Cannibal virus `discovered` in Antarctica
Scientists claim to have discovered a cannibal virus that "eats its own" and encourage faster growth of the host algae population in Antarctica.
Washington: Scientists claim to have
discovered a cannibal virus that "eats its own" and encourage
faster growth of the host algae population in Antarctica.
An international team, led by Prof Rick Cavicchioli
of University of New South Wales, has found the virus, called
Organic Lake Virophage or OLV, in a hypersaline lake near the
Davis station in the white continent, the `Proceedings of the
National Academies of Science` journal reported.
The virus is only the third "virophage" discovered.
The first one, called Sputnik, was discovered in 2008 and the
second one, Mavirus, was discovered earlier this year.
Viruses reproduce by infecting host cells and using
cell`s molecular machinery to make multiple copies of their
own genome and to package these genomes into protein shells.
A virophage is different in that it targets a host cell that
is already infected by a "regular" virus.
Prof Cavicchioli`s team found OLV associated with
a group of giant "phycodnaviruses", or PVs, that infect algae
and consequently help control algal blooms. Like Sputnik and
Mavirus, OLV`s genome includes genes that it collected from
the Organic Lake phycodnaviruses, confirming the predator-prey
The discovery of a virophage in Organic Lake adds new
complexity to the dynamics of the microbial community in the
Antarctic system, says Prof Cavicchioli whose team modelled
the impact of OLV as a predator in the marine system.
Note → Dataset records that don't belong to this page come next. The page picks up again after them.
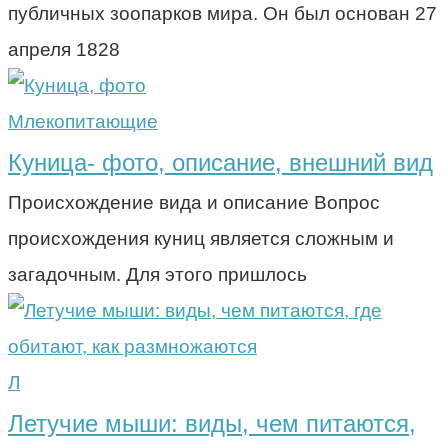
публичных зоопарков мира. Он был основан 27
апреля 1828
Млекопитающие
Куница- фото, описание, внешний вид
Происхождение вида и описание Вопрос
происхождения куниц является сложным и
загадочным. Для этого пришлось
Л
Летучие мыши: виды, чем питаются,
"By reducing the number of PVs in the community,
OLV shortens the time it takes for the host algae population
to recover. Modelling shows that the virophage stimulates
secondary production through the microbial loop by reducing
overall mortality of the host algal cell after a bloom, and by
increasing frequency of blooms during the summer periods.
"Antarctic lake systems have evolved mechanisms to
cope with long light-dark cycles and a limited food web. In
Organic Lake and similar systems, a decrease in PV activity
may be instrumental in maintaining the stability of the
microbial food web," he said.
While OLV was the dominant virophage in Organic Lake,
the team says that there are other related virophages present.
The scientists have also found genome sequences that
match OLV from nearby Ace Lake. And there may be many more
virophages waiting to be discovered.